Kemal Özer was a poet who endeavored to mirror the internal dynamics of life through his works. He carved out a place for himself both in Turkish and world literature with his poetry, children’s books, essays, criticisms, travels, diaries, and translations. The writer started his literary career but then focused on poetry. When writing his books Gül Yordamı (The Way of the Rose), Ölü Bir Yaz (A Dead Summer), and Tutsak Kan (Captive Blood), he did so under the influence of the Second New (in Turkish: İkinci Yeni) movement, which applies free and unique associations, pushes the limits of language and bestows semantic strata to it. Although they may be regarded as indifferent people, the Second New writers deal with social dilemmas in their works concerning individuals. In his early poems or his first three books, Kemal Özer touches on society and its problems identifying them with his inner world. He integrates the feelings, preferences, and troubled and distressed states of mind of people with an attempt to seek a new essence and speech like the other poets of the period.

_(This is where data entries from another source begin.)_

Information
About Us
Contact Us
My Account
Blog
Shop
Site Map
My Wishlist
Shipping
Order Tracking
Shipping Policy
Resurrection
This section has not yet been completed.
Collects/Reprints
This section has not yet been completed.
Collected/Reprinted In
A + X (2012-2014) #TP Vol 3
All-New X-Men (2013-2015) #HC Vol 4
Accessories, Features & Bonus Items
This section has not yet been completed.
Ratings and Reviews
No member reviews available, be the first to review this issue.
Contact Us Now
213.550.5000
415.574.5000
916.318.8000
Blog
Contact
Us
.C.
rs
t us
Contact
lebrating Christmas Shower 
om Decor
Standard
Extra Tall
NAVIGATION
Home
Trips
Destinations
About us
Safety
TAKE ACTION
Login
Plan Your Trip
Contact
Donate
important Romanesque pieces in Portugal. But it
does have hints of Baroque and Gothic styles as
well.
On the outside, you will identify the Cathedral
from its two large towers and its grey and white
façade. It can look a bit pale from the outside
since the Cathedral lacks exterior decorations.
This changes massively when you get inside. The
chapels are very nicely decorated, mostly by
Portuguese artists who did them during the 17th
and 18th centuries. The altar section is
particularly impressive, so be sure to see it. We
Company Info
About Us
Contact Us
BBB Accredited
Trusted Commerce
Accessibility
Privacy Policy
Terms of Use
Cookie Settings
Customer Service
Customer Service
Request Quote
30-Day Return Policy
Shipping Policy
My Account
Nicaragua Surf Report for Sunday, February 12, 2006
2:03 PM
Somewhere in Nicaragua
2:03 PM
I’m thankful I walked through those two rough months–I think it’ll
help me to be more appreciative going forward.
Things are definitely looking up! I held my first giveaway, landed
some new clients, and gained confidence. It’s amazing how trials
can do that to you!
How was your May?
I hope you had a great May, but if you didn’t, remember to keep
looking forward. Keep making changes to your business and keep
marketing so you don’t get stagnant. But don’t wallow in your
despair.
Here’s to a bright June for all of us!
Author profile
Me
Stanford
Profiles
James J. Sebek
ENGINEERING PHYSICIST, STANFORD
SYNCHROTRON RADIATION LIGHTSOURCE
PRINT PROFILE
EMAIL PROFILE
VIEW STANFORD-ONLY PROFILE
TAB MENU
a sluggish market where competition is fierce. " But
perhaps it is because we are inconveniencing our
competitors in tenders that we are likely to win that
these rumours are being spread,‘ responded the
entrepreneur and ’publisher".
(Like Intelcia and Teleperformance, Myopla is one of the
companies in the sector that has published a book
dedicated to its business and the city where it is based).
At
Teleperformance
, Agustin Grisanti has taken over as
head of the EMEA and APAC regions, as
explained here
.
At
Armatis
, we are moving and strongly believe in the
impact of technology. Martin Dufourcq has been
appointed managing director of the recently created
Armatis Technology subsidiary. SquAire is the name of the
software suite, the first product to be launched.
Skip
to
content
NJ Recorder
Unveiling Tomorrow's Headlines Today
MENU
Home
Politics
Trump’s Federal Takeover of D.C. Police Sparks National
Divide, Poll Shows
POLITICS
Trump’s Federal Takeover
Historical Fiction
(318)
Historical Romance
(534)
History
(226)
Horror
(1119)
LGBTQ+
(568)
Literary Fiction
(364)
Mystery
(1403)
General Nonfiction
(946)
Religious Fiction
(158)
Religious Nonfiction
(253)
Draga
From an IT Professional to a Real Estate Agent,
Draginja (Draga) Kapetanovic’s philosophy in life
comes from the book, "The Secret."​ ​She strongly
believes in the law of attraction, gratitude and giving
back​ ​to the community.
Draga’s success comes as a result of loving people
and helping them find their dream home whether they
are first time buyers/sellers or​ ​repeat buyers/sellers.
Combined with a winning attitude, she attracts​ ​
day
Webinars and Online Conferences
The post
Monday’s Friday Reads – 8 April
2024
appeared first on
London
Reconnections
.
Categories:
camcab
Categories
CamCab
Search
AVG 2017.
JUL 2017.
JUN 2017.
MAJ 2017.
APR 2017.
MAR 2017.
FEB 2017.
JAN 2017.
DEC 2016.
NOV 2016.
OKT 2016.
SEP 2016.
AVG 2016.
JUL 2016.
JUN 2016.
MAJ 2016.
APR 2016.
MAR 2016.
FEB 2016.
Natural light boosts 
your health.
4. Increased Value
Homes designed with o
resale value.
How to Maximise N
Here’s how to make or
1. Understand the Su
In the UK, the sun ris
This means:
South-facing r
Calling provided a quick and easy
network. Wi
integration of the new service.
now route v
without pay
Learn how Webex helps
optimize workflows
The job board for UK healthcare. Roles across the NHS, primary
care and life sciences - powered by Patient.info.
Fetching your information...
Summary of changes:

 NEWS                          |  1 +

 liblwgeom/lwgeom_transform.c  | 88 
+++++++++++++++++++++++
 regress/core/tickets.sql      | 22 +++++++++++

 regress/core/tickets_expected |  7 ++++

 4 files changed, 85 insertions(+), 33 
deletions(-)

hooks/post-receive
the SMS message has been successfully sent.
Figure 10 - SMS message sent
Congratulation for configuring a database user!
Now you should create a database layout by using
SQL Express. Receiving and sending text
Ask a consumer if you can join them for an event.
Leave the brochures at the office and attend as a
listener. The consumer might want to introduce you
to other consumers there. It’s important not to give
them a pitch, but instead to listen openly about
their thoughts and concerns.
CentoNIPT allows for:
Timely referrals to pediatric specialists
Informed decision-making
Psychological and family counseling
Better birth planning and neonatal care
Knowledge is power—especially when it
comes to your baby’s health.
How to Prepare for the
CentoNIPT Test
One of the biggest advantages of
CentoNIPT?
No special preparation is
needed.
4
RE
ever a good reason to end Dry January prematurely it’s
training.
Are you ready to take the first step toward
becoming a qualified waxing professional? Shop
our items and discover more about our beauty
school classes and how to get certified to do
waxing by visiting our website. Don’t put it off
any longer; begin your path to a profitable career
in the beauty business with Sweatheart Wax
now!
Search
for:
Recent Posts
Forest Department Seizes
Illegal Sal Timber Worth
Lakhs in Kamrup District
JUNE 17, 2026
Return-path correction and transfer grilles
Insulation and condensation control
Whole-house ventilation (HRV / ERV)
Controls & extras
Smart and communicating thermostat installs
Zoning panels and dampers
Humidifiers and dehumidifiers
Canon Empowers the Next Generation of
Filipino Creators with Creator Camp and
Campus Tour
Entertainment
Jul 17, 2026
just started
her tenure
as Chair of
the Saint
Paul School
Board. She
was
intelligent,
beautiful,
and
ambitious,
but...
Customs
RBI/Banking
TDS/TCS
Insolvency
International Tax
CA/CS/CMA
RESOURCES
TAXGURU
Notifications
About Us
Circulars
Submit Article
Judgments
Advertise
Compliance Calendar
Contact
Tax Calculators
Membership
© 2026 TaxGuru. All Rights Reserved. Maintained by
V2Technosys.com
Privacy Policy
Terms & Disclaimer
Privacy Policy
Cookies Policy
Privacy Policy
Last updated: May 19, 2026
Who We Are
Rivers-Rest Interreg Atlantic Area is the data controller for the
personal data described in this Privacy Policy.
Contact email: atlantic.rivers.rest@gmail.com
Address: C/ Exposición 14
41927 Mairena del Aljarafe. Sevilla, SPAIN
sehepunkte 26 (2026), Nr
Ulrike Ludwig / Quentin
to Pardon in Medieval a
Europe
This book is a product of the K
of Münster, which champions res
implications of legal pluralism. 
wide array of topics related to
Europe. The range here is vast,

Having given a decade of a break to poetry after the publication of Tutsak Kan (Captive Blood) in 1963, the poet underwent a new period and search in his literary life. In the creation of his poetry, the poet adopted a holistic approach concerning the selection of words, naming, content, and form. In his poems built in both styles, he transmitted his intended message with a structure weaved of meticulously picked words.
The present study offers an evaluation of the thematic quality of the poetry of Kemal Özer examining the preferred vocabulary and the frequency of use of words in his books produced according to the Second New movement.